UK taxpayers’ £1.4m gift to Palestinian campaigners

The separation wall near Bethlehem.

The British government has given  almost £1.4million in taxpayers’ cash to a campaign group whose publications decry “urban incarceration” of Palestinians and rail against the “separation wall,” a Freedom of Information (FOI) request has revealed.

Jerusalem separation wall

The International Peace and Cooperation Center (IPCC), based in Jerusalem and Ramallah, was last year handed £563,000 by the Foreign & Commonwealth Office, the Ministry of Defence and the Department for International Development.

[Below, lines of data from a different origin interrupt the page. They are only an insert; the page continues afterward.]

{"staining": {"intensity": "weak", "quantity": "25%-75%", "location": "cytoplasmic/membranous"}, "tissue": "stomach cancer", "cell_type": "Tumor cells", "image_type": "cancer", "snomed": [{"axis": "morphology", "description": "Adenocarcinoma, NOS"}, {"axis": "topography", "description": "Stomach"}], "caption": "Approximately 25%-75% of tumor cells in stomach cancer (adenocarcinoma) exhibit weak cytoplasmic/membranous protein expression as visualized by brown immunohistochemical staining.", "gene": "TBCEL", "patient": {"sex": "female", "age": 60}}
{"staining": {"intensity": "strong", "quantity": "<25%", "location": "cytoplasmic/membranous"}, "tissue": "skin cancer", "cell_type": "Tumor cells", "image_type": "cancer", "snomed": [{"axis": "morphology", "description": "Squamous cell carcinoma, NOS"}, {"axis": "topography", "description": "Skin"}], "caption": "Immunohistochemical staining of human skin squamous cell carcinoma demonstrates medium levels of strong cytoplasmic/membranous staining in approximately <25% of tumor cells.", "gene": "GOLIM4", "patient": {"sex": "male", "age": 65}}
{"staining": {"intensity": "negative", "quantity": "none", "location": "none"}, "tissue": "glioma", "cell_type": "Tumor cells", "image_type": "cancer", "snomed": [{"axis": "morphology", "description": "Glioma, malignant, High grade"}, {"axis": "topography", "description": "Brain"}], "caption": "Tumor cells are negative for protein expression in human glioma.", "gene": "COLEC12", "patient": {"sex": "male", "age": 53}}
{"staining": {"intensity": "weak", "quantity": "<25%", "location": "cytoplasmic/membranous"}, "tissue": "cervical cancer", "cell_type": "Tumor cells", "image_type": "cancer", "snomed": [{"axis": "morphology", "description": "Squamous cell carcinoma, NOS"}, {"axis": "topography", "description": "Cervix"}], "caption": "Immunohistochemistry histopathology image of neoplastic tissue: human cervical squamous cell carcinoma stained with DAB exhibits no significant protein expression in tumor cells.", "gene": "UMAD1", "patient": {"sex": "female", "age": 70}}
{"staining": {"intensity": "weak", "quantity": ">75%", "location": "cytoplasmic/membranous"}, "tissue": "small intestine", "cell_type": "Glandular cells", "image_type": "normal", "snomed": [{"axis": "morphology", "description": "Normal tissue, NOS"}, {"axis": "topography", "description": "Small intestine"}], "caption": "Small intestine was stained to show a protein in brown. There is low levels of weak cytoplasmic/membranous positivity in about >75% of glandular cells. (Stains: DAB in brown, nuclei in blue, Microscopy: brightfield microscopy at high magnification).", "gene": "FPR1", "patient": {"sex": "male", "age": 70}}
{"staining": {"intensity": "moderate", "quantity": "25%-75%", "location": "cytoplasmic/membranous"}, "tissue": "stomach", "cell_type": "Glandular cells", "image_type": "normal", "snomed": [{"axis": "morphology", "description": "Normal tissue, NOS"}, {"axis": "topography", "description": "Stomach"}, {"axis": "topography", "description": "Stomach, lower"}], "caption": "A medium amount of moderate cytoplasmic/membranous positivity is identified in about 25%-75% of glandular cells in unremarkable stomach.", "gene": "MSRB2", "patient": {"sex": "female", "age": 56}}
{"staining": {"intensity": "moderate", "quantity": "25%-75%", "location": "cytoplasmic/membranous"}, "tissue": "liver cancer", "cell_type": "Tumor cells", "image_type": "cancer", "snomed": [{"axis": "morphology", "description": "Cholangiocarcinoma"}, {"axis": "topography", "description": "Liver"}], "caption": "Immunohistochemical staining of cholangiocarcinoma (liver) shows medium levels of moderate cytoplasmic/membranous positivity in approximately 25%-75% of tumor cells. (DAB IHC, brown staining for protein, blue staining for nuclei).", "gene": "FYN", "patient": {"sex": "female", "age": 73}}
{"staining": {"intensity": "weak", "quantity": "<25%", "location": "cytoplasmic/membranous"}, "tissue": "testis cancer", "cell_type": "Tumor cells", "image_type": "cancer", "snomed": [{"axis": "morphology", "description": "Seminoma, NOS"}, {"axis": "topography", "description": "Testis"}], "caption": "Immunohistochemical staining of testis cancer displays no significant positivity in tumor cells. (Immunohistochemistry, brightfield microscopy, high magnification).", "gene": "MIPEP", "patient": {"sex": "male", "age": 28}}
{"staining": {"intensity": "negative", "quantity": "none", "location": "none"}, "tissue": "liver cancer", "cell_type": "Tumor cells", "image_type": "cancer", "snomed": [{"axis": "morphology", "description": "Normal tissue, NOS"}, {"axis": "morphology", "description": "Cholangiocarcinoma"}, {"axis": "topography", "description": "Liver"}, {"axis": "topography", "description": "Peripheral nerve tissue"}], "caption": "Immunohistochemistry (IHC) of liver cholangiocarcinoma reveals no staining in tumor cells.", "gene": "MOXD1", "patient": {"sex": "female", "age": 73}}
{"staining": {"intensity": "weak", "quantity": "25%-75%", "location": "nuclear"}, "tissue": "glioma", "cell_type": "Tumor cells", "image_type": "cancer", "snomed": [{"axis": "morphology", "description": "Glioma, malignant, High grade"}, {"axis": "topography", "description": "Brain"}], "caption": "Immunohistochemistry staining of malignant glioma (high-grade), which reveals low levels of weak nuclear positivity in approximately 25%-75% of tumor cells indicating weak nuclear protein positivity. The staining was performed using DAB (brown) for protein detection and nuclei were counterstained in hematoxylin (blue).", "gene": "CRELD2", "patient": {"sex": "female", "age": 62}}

These three departments gave the IPCC an additional £800,000 between 2010 and 2012.

The group supports the social and economic development of Palestinian society, but some of its presentations and reports have given cause for concern.

Its latest presentation on Jerusalem, for example, says: “The Israeli planning system considers territorial and demographic security, and through the ‘Master Plan’ they promote the Jewish domination of the Jewish population part of Israel’s  national character and image of the city.”

News of the funding follows the publication of an FOI  request, originally lodged in February, and comes at a time of increased tension in the region, with Israel’s ongoing military action against Hamas in Gaza.

Among the other groups funded by  the UK government are Peace Now, which monitors settlement-building, and B’TSelem, which monitors Israeli human rights abuses. The two groups received more than £500,000 over the past three years.

With tensions over Gaza at boiling point, B’TSelem raised eyebrows last week by criticising Israeli military actions in Gaza as “punitive and illegal”.

It said: “The [IDF] says it is enough for a person to be involved in military activity to render his home legitimate military targets, without having to prove any connection between his activity and the house in which he and his family live.

“This interpretation is unfounded and  illegal. Euphemisms such as ‘surgical strikes’ or ‘operational infrastructure’ cannot hide the facts: illegal attacks of homes, which constitute punitive home demolition… come at a dreadful cost.” However Jewish community leaders said the news meant that further answers were needed.

Alex Brummer, vice-president of the Board of Deputies, said: “We need to know which of these organisations are delivering value for the taxpayer and contributing towards a peaceful solution.”